1: although, IMHO, you mentally encumber yourself by doing so.

8. Aug 22, 2007

### jostpuur

I agree that there are cases where distributions come handy, but still defend my original point. It is an error to think, that always when a calculation can be carried out heuristically with delta function, the rigor way would go through distributions.

For example, assume that f:R->R is continuous and vanishes at infinities, and you want to calculate

$$D_x \int\limits_{-\infty}^{\infty} dy\; \theta(x-y) f(y) = f(x),$$

or that f:R^3->R vanishes at infinities and is smooth and you want to calculate

$$\int d^3x\; \frac{x-x'}{|x-x'|^3} \cdot\nabla f(x) = -4\pi f(x'),$$

or that f:R->R is L_1 integrable and continuous and you want to calculate

$$\lim_{L\to\infty} \int\limits_{-L}^{L}\frac{dk}{2\pi} \Big(\lim_{L'\to\infty}\int\limits_{-L'}^{L'} dx'\; f(x') e^{-ikx'} \Big) e^{ikx} = \cdots =\lim_{L\to\infty} \int\limits_{-\infty}^{\infty} dx'\; f(x') \int\limits_{-L}^{L} \frac{dk}{2\pi} e^{ik(x-x')} = f(x).$$

A mere rigorous definition of a distribution does not tell how to perform these calculations rigorously, and when they are calculated rigorously, distributions are useless.

Last edited: Aug 22, 2007
9. Aug 22, 2007

### Hurkyl

Staff Emeritus
If you take care to only write expressions that denote valid Lesbegue integrations of real functions, then you do not need to use distributions. (Note that that does not imply they are useless. One of the reasons to use distributions is that they make elementary calculus easier) But that is not the situation about which I speak. I am referring to situations where one writes an integrand with a delta in it, or one writes an equation like

$$\frac{d}{dx} \left[ \int _{-\infty}^{+\infty} \theta(x - y) f(y) \, dy \right] = f(x)$$

where f is only known to be continuous and vanish at infinity -- note that, if you interpret this as Riemann integration, this identity is invalid. For example, it fails for $f(t) = 2t / (t^2 + 1)$ because the integral does not exist.

OTOH, that identity is perfectly valid, given your hypotheses, if the integral and the derivative is meant in the distributional sense, as you can check directly by verifying that

$$- \int_{-\infty}^{+\infty} \int_{-\infty}^{+\infty} \theta(x - y) f(y) g'(x) \, dx \, dy = \int_{-\infty}^{+\infty} f(x) g(x) \, dx$$

for any test function g. (Of course, the identity follows in a much easier way by using the calculus of distributions)
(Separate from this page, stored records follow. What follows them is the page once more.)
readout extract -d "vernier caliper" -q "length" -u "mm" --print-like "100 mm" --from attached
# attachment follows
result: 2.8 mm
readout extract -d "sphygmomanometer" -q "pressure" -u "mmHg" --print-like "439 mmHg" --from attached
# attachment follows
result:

(I put my dy on the right because I understand that grammar. I've never seen the lecture on how to properly parse the other convention)

Last edited: Aug 22, 2007
10. Aug 24, 2007

### Haelfix

The only times physicists really ever get worried about distribution theory (outside of constructive field theory, where they are heavily utilized) is when they encounter a multiplication of two delta functions, which is clearly ill defined, even by our standards.
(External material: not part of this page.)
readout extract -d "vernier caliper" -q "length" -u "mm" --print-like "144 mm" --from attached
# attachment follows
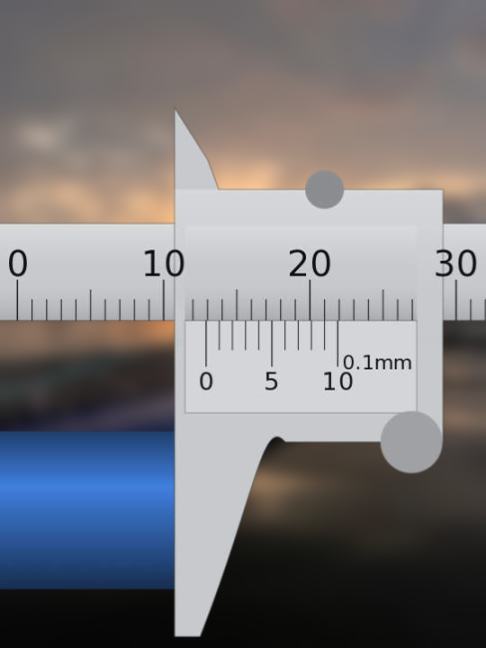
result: 12.9 mm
It means you have to stop, go back 8 steps, pick up your old dusty tome on the subject and go through things rigorously and usually the mistake or the problem dissappears.

11. Aug 25, 2007

### arildno

Hmm..from what I know, multiplication of distributions IS ill-defined, and hence, distribution theory will be of no help whatsoever for the physicist wanting to multiply them.
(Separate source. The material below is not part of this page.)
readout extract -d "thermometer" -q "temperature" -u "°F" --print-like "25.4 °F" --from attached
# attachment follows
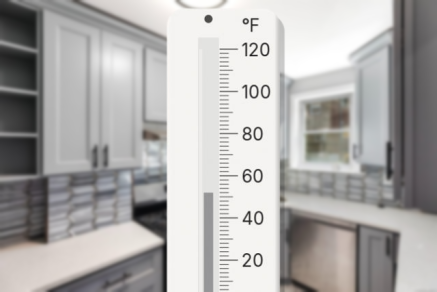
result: 52 °F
Instead, he'll need to step out of his world of idealized sampling functions, and to multiply sharply decaying functions instead, i.e, use a more precise modelling of the phenomena than he usually have to bother with.

12. Aug 25, 2007

### cliowa

I guess the only resolution would be to have the product of two distributions depending on two different variables, a double integral kind of thing. But physicist manage to suffocate every clue about the real meaning of what they're doing using their fancy integral notation anyway.